If you don’t like it, house rule the guidelines to a simple die, limit the explosions, or have the ‘not botches’ do something to penalize the mage. Depending on how hard you want to make it and how much you think magi know about how magic works, penalize them with loss of confidence or say “NO, thats metagaming. You have no way of knowing that it works that way.” Rule it doesn’t work that way and the die roll is the same for a day, or week, season, until they increase their Perdo or Vim. Lots of options for house rules. but RAW, hermetic magic is just really good at getting rid of magic.
However, even RAW you can make it harder. Many thanks to Ezechiel3571’s for pointing me on the right track. I neglected to consider how they would determine the type of magic. Looking at InVim, that is a very significant barrier, as it has a lv 15 (5 + 2 magnitude), neglecting any TDR. Hide it so they need the +4 vision for a LV 35-40 Sight of the Active Magics.
Or, leave it out and mask its aura with a PeVi spell
Gen: Make something (including a magical item) seem non-magical to any Intellego spell of less than or equal to twice the (level + 2 magnitudes) of this spell
At touch +1 and moon +3 a lv 30 spell would block it form detection form lv 40 spells for a month. If you
If your feeling vindictive, add on a CrVi “Create a magical shell which gives false information about the target to Intellego spells with level less than half its (level plus one magnitude).” The half (level +1 mag) means it will only fool apprentices as a normal spell, but as a ritual it can be momentary and last for quite a while. After all, if it looks like a lv 40 MuTe spell it might take quite a while to catch on to why you dispels aren’t touching the wards that have nothing to do with Terram.

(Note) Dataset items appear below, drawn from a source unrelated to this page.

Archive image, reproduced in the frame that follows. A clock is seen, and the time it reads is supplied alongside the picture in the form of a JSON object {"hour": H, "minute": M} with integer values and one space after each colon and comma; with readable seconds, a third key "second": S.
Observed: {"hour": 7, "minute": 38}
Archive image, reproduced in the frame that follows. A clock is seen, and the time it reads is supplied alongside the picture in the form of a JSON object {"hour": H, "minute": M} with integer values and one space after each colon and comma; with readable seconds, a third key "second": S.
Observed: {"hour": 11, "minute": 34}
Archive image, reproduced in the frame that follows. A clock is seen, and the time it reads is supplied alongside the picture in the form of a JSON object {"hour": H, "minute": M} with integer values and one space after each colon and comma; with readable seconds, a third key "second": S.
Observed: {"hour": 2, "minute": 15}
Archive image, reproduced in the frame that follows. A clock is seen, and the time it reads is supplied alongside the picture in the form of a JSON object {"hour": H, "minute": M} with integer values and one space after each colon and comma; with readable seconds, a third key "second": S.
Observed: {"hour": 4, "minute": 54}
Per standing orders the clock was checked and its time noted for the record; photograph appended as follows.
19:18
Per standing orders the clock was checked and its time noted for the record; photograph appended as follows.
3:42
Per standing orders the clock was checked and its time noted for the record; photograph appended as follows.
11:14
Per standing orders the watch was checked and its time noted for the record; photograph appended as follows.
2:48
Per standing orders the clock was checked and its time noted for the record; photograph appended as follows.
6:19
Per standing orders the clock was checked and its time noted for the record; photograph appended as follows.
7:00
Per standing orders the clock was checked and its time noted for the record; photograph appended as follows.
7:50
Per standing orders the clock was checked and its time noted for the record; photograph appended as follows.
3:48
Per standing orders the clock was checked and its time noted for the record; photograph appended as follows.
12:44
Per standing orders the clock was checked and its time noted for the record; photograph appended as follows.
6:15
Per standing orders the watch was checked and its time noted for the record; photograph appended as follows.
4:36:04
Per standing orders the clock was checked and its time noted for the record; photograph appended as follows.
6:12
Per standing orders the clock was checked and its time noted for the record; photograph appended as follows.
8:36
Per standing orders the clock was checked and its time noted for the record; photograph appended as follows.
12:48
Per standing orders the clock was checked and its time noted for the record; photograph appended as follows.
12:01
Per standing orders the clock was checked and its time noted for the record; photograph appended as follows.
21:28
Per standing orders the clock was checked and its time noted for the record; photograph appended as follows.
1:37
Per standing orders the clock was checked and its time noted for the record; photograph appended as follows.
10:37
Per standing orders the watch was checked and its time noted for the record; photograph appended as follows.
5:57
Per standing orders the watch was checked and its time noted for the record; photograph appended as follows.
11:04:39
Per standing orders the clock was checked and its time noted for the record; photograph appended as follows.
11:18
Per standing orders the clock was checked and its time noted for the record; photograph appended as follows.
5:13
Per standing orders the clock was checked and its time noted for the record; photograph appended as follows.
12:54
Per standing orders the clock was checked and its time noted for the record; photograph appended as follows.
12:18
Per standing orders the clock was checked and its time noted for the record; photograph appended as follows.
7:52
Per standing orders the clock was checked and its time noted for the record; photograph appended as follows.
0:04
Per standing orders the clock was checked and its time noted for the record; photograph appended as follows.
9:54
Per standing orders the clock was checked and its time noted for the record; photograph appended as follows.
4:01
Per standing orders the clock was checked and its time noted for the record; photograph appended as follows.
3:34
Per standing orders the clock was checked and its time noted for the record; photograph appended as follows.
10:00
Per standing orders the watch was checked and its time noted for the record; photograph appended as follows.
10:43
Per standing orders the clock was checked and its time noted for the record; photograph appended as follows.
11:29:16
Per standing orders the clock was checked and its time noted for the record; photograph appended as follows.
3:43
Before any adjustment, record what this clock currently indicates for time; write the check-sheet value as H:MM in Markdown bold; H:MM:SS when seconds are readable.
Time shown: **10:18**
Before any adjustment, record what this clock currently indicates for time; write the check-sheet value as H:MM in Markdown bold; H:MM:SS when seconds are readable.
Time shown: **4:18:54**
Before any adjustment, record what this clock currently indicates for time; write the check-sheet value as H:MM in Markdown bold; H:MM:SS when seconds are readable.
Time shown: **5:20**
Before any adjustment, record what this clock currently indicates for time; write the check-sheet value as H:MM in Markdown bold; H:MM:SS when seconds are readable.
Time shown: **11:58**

Or, and this is probably the intended way, though its horribly unobvious and intuitive to figure out: the Disenchant spell example indicates something that isn’t even listed in the core book. In HoH:TL there are more guidelines that indicates that ‘magical effects’ does not include enchantments. Dispelling an enchantment requires a ritual, which means it costs a lot more time and vis. Its slow, but it works for warding your secrets.
For curses? Homebrew looks to be the only option. Nerf the PeVi guidelines, or nerf stress die (ive seen a house rule where instead of doubling it just adds 10, still repeatable but it takes a lot longer to hit 30s and 40s... and very long time to reach 80s and 90s). Make a new virtue or ability depending on how hard you nerf and how hard you want the curse to be to get rid off.